By Golgatha on 1/20/2010 11:59:37 AM , Rating: 5
Warner argued that the move would cut piracy and increase DVD sales.

Hahahahahahahahahahahahahahahahahahahahahahahahah ahahahahahahahahahahahahahahahahahahahahahahahahaha hahaha!!!!!!!!!!

Oh wait, they were serious when they said this?!

By theinnkeeper on 1/20/2010 1:13:46 PM , Rating: 2
Funny, but there are two sides to what they are saying. One, yeah, that's going to make a difference. Two, they are implying that Netflix people are responsible for the pirating that goes on.

I didn't know that Netflix profits all derived from pirates.

By Oregonian2 on 1/20/2010 3:28:35 PM , Rating: 2
I'd assume that they define a pirate as someone who watches a DVD movie without having purchased the disk.

Seeing as how one doesn't own a Netflix rented DVD disk, one is therefore a pirate to watch one of those (according to the studio definition).

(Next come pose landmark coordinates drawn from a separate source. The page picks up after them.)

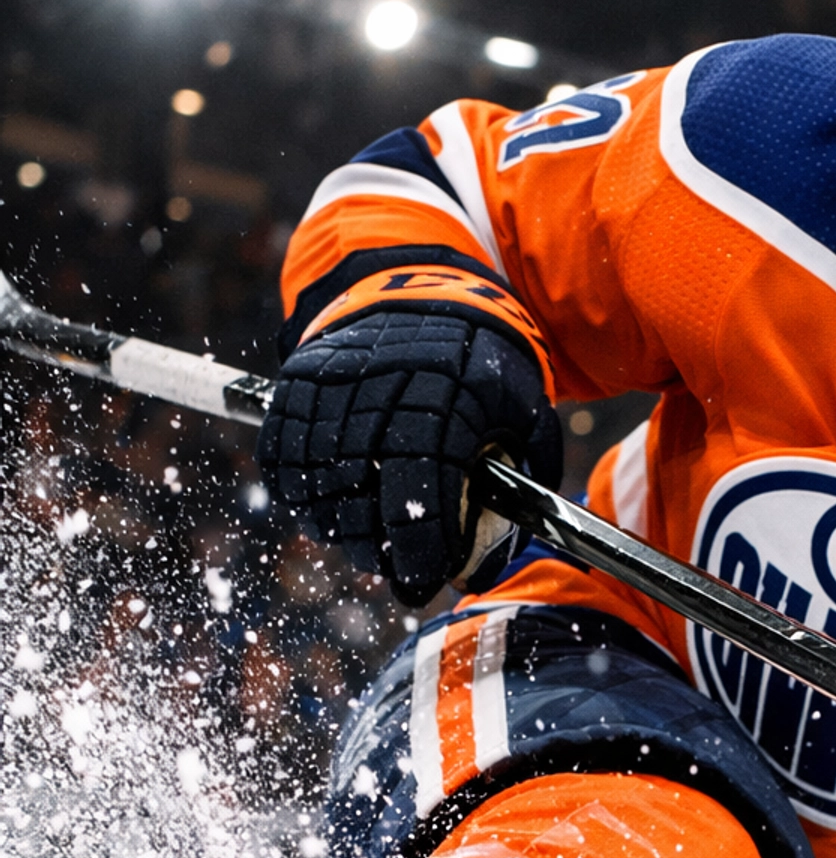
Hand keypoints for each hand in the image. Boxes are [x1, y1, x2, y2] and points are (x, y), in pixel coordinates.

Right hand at [257, 304, 563, 605]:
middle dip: (380, 550)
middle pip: (365, 497)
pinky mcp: (297, 383)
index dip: (423, 546)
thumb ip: (532, 453)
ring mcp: (332, 385)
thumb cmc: (479, 350)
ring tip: (365, 544)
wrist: (415, 279)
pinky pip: (281, 456)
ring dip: (339, 529)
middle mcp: (381, 390)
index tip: (426, 577)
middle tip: (398, 571)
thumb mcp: (523, 393)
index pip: (424, 489)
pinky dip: (297, 493)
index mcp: (444, 394)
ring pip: (318, 484)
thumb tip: (527, 519)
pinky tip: (325, 511)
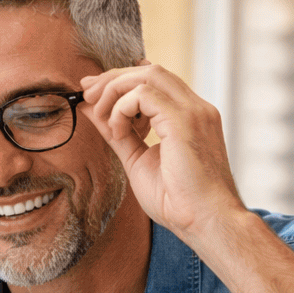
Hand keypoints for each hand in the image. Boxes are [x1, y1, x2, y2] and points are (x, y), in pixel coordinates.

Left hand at [79, 61, 247, 245]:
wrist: (206, 221)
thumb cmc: (178, 202)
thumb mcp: (137, 160)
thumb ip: (118, 133)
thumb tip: (92, 111)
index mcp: (190, 116)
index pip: (155, 81)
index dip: (121, 81)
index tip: (92, 93)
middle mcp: (195, 108)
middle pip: (149, 71)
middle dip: (112, 79)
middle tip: (87, 94)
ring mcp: (194, 111)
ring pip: (147, 75)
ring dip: (114, 91)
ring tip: (100, 115)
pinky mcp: (185, 120)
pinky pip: (144, 95)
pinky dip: (122, 108)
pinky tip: (118, 131)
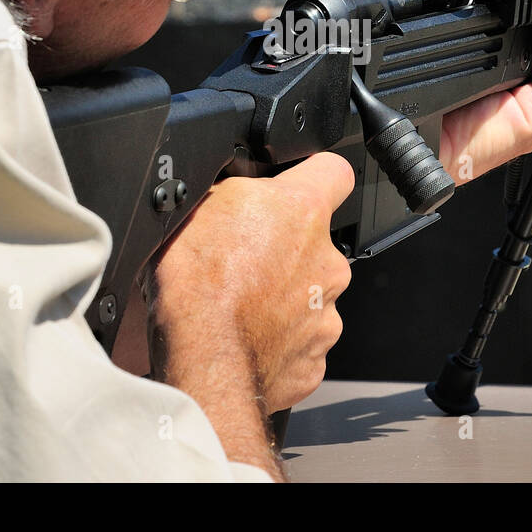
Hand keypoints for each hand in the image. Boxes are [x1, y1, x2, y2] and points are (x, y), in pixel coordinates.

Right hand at [148, 153, 353, 414]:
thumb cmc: (196, 286)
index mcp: (303, 212)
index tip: (301, 185)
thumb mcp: (201, 206)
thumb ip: (239, 192)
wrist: (202, 360)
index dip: (315, 175)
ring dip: (283, 298)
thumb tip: (242, 188)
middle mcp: (327, 260)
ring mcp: (327, 312)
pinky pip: (302, 342)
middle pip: (315, 244)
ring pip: (310, 296)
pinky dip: (279, 341)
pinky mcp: (316, 357)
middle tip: (244, 264)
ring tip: (240, 307)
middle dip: (286, 250)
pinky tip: (247, 338)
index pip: (334, 172)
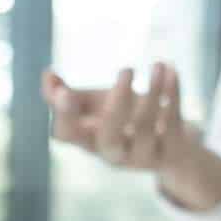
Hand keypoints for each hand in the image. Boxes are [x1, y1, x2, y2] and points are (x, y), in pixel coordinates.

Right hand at [42, 63, 220, 210]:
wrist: (167, 147)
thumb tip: (47, 75)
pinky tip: (171, 71)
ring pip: (146, 128)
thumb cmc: (121, 120)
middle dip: (118, 104)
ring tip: (158, 65)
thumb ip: (65, 94)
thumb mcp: (91, 107)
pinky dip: (173, 95)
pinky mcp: (171, 151)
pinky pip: (173, 124)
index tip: (65, 91)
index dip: (64, 115)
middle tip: (127, 69)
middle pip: (110, 138)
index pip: (66, 134)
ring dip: (153, 93)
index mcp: (87, 140)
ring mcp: (142, 155)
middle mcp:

By bigdawg1988 on 1/20/2010 4:33:51 PM , Rating: 2
Funny they say that when the bootlegs are out the same time as the theatre release! Maybe Warner and the other movie guys ought to get better security and quit sending those early screener copies all over the place. I bet those SAG guys who are cast as "villian #57" and the people who actually make the DVDs are the main pirates. Quit blaming the wrong people. You know you just want some of the netflix people to run out and buy DVDs they could have a month later.
BTW I use netflix because I have two kids and can't take them to R movies. No babysitters; that we trust. That Redbox sounds go though for some releases I really want to see, like "Inglourious Basterds".